A quarta tendência apontada, por Bertoni (1995), para a formação de professores de Matemática, trata da formação do professor pesquisador, da pesquisa feita pelo professor da educação básica, da pesquisa sobre a prática de sala de aula. Aqui, não estamos tratando da pesquisa acadêmica, mas da pesquisa como questionamento e da pesquisa como autocrítica do fazer didático- pedagógico da sala de aula feito pelo professor. O que dizem os educadores matemáticos e outros sobre a pesquisa de professor da Matemática? Será que a pesquisa que o professor faz sobre suas práticas de sala de aula contribui para mudar ou orientar novas ações pelo professor? Contribui para a qualidade de sua aula? Acredita-se que sim, mas não se constitui em um fazer simples. Requer preparação, formação, experiência de formadores, estrutura de pesquisa e planos de ação que envolvam os licenciandos.

Partindo da complexidade que envolve a pesquisa do professor, Campos; D’Ambrósio, B. (1992), dão-nos uma visão disso. Em uma pesquisa feita com seis licenciandos em Matemática da PUC/SP, focando situações de pesquisa, constatam que os licenciandos não mudam sua prática só pela exposição a métodos e a teoria da Educação Matemática.

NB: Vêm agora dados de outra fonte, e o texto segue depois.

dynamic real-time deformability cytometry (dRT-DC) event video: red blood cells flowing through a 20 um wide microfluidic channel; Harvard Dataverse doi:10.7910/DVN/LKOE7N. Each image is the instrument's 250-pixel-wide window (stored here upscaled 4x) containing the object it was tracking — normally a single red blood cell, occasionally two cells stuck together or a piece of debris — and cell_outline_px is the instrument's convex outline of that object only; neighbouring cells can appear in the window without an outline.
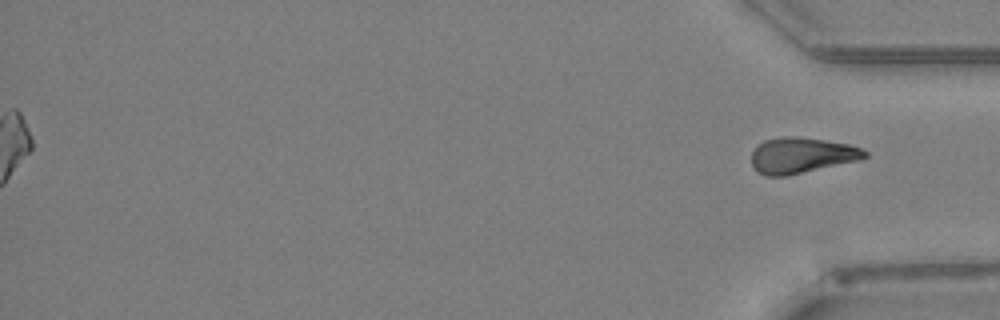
{"species": "Egyptian fruit bat (a non-hibernating species)", "species_latin": "Rousettus aegyptiacus", "temperature_condition": "warm", "stored_images_in_passage": 47, "segment_of_instrument_passage": [2, 2], "camera_frame_rate_fps": 3000, "um_per_image_px": 0.085, "animal": {"sex": "female"}, "frame": {"image": 1, "passage_image": 47, "time_ms": 15.333, "image_size_px": [1000, 320], "cell_outline_px": [[868, 156], [856, 160], [788, 176], [764, 176], [752, 164], [752, 152], [756, 144], [764, 140], [784, 136], [796, 136], [824, 140], [848, 144], [860, 148], [868, 152]], "centroid_in_image_um": [68.09, 13.19], "position_along_channel_um": 367.1, "area_um2": 23.41}}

Para eles, faz-se necessário seu envolvimento e dos professores em experiências reais com alunos reais, em uma situação de investigação em buscar significados,interpretar e propor soluções.

A tendência tem um alto potencial de integração teórico-prática (durante a formação inicial) e requer um auxílio interdisciplinar à elaboração de respostas a muitos dos problemas que surgem. Ao engendrar essa possibilidade em uma situação de sala de aula, o professor é capaz de elaborar, formar e atingir seu trabalho, formando seu aluno como sujeito do processo pedagógico e dos processos sociais para inventar o futuro e valorizar o professor, como produtor de conhecimentos sobre suas práticas e saber agir sobre elas, conforme destaca Dickel (1998, p. 33-34). Para esta autora, a pesquisa no contexto da escola pública torna-se a possibilidade de [...] o professor toma para a si o direito pela

direção de seu trabalho, comprometendo-se com a busca de uma sociedade justa

[...].

A partir da análise de um programa de formação de professores desenvolvido na Universidade de Indiana – Estados Unidos e em uma situação de sala de aula, D’Ambrosio, U., & D’Ambrosio, B., (2002), indicam que a disposição do professor para ouvir os alunos é o elemento fundamental que caracteriza o professor pesquisador. Por meio de sua pesquisa, os alunos têm nova compreensão da Matemática e da realidade de uma sala de aula, sobre a sua prática pedagógica, sobre a Matemática em si ou sobre a aprendizagem matemática.

Para Fiorentini et al (2002, p. 159), como já dito anteriormente, a pesquisa do professor da escola básica pode significar que a sistematização de

conhecimentos produzidos a partir da prática profissional que pode trazer contribuições relevantes para uma formação inicial mais articulada com as realidades escolares. Para os autores, investigar a própria prática é um desafio

tanto para o professor da escola como ao professor formador de professores.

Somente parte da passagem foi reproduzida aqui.